C’è un episodio dal quale Minkoff è partito per spiegare il suo amore per il cinema d’animazione. A 15 anni, mentre recitava in un teatro per ragazzi, fece amicizia con un coetaneo appassionato come lui di disegno e animazione. Insieme crearono un cortometraggio che servì a Rob per entrare alla prestigiosa CalArts, l’istituto californiano di arti visive. Anni dopo, entrambi finirono a lavorare alla Disney: l’amico avrebbe diretto La bella e la bestia, lui Il Re Leone. Durante quello stesso periodo – racconta sempre Minkoff – si ritrovò a fare da babysitter a due sorelle. A casa loro trovò un libro che cambiò la sua vita: The Art of Walt Disney. Ne rimase folgorato, e scoprì che l’autore era lo zio delle due bambine, Christopher Finch. «Sembrava che una luce uscisse da quelle pagine. Tornai a casa e dissi ai miei genitori che quello era l’unico regalo che volevo. Lo conservo ancora oggi». Anni dopo, durante la lavorazione de Il Re Leone, la Disney annunciò un libro sul film: l’autore? Proprio Finch. «Quando ci incontrammo gli dissi quanto mi avesse ispirato, e lui mi rispose: “Conosco le mie nipoti, vero?”».
Dentro Il re Leone
Il film venne prodotto da Don Hahn sotto la supervisione creativa di Charlie Fink. Fu lui a far partire una semplice idea: “perché non facciamo una sorta di Bambi in Africa?”. La lavorazione che ne partì fu in realtà molto lunga, a partire dal titolo, che inizialmente si era pensato potesse essere The King of the Jungle. «The Lion King sembrava un titolo noioso, ma alla fine fu scelto. Oggi è impossibile immaginarlo in maniera diversa».

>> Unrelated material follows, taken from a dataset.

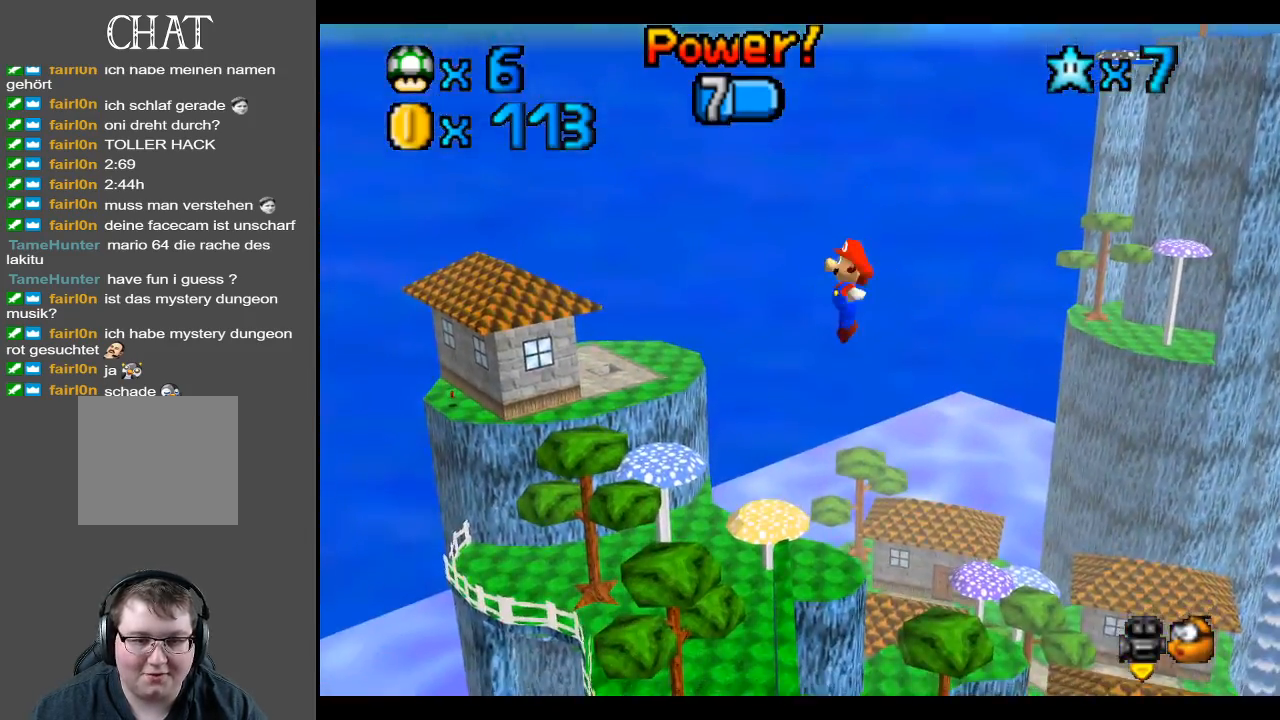
{"buttons": [], "left_stick": "up", "right_stick": "center", "events": [[317, "B", "down"], [400, "B", "up"]]}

Nei primi stadi di sviluppo, l’artista Mel Shaw creò disegni ispirati ai concept narrativi. Minkoff ricorda un momento cruciale: un documentario, Lions and Hyenas: Eternal Enemies, trasmesso casualmente in TV, lo colpì profondamente. «Era così drammatico, emozionante… Pensai: se il nostro film può essere anche solo la metà potente, sarà un successo». I registi del documentario furono poi invitati a una proiezione privata del film.
Come da tradizione Disney, il team fece un viaggio di ricerca in Africa e portò perfino dei leoni veri in studio. «Incontrarli dal vivo fu travolgente. Vedemmo i leoni piccoli e i leoni adulti, poterli disegnare vedendoli da vicino fu incredibile.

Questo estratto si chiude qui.